Coastal Banking Company Reports First Quarter 2010 Earnings


BEAUFORT, S.C., May 18, 2010 (GLOBE NEWSWIRE) -- Coastal Banking Company Inc. (OTCBB:CBCO), the holding company of CBC National Bank, which operates divisions including Lowcountry National Bank in Beaufort, S.C., and First National Bank of Nassau County in Fernandina Beach, Fla., today reported a net loss of $471,275, or a loss of $0.24 per diluted share, for the quarter ended March 31, 2010.

The first quarter 2010 results compare to a net loss of $1.9 million, or a loss of $0.81 per diluted share, for the first quarter of 2009, which included a non-recurring charge of $507,366 from the write-down of securities the company held in Silverton Financial Services, Inc., which was closed on May 1, 2009. The non-recurring charge increased the company's first quarter 2009 loss per diluted share by $0.20.

Highlights from the first quarter include:

  • Net loan charge-offs declined by $1.9 million, or 0.68 percent of total loans from the prior quarter.
  • Nonaccrual loans as a percentage of total loans declined 21 basis points from the previous quarter.
  • Net interest income increased $500,000 compared to the first quarter of 2009.
  • Net interest margin expanded by 16 basis points from the prior quarter.
  • The company's provision for loan losses declined by $2.5 million compared to the first quarter of 2009.
  • The company increased its allowance for loan losses as a percentage of loans by an additional 13 basis points.

"We are pleased with our performance in the first quarter as we exceeded our budgeted goals," said Michael G. Sanchez, chief executive officer. "Our loan quality continued to stabilize during the quarter, and we saw an improvement in our core earnings year-over-year, driven by an expansion of our net interest margin. In addition, we are encouraged by what we believe to be the general improvement in the financial services industry, although the industry still has a long road ahead in terms of reaching normalized balance sheets and capital levels. We believe these initial steps to recovery are a positive sign that we may have successfully managed through the worst of the crisis to date."

Nonperforming assets, defined as Other Real Estate Owned (OREO) and loans on nonaccrual or past due more than 90 days, at March 31, 2010, were 6.70 percent of total assets, compared to 6.92 percent at Dec. 31, 2009, and 6.24 percent at March 31, 2009. Net charge-offs in the first quarter of 2010 totaled $123,000, or 0.04 percent of total loans, compared to $2.1 million, or 0.72 percent of total loans, in the previous quarter, and $2.2 million, or 0.72 percent of total loans, in the first quarter of 2009.

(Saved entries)
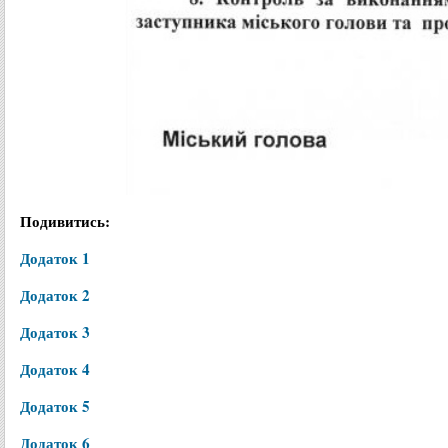
Подивитись:
Додаток 1
Додаток 2
Додаток 3
Додаток 4
Додаток 5
Додаток 6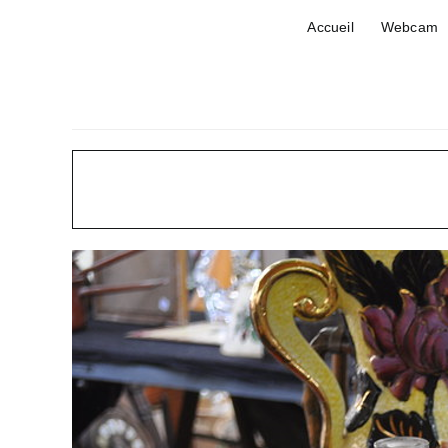
Passer
Accueil
Webcam
au
contenu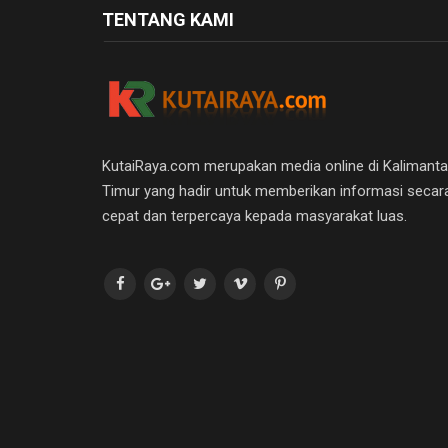
TENTANG KAMI
KutaiRaya.com merupakan media online di Kalimant
Timur yang hadir untuk memberikan informasi secar
cepat dan terpercaya kepada masyarakat luas.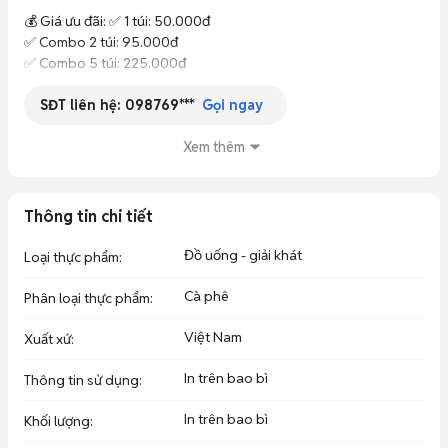
💰 Giá ưu đãi: ✅ 1 túi: 50.000đ

✅ Combo 2 túi: 95.000đ

✅ Combo 5 túi: 225.000đ

SĐT liên hệ:
098769***
✨ Hương vị cà phê sữa thơm béo, dễ uống

Gọi ngay
✨ Pha nhanh, tiện lợi cho dân văn phòng và gia đình

✨ Quà tặng ly thủy tinh đẹp mắt, sử dụng hằng ngày

Xem thêm
🚚 Ship hàng toàn quốc

📦 Nhận hàng kiểm tra và thanh toán

Thông tin chi tiết
🏪 Shop: Tâm Tuệ An

Đồ uống - giải khát
Loại thực phẩm
:
📞 Hotline / Zalo: ***

Cà phê
Phân loại thực phẩm
:
👉 Số lượng quà tặng có hạn, đặt hàng ngay hôm nay để nhận 
ưu đãi! ☕🎁
Việt Nam
Xuất xứ
:
In trên bao bì
Thông tin sử dụng
:
In trên bao bì
Khối lượng
:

WORK REQUEST:
For each statement, say yes or no based on whether it agrees with the earnings release, and quote the deciding words from it. (a) The quarter ended March 31, 2010 brought a loss of $0.24 per diluted share. (b) Net interest margin grew by 13 basis points from the prior quarter. (c) Nonperforming assets were a smaller percentage of total assets at March 31, 2010 than at March 31, 2009.

WORKED SOLUTION:
(a) Yes: "a net loss of $471,275, or a loss of $0.24 per diluted share, for the quarter ended March 31, 2010"
(b) No: "Net interest margin expanded by 16 basis points from the prior quarter."
(c) No: "were 6.70 percent of total assets, compared to 6.92 percent at Dec. 31, 2009, and 6.24 percent at March 31, 2009"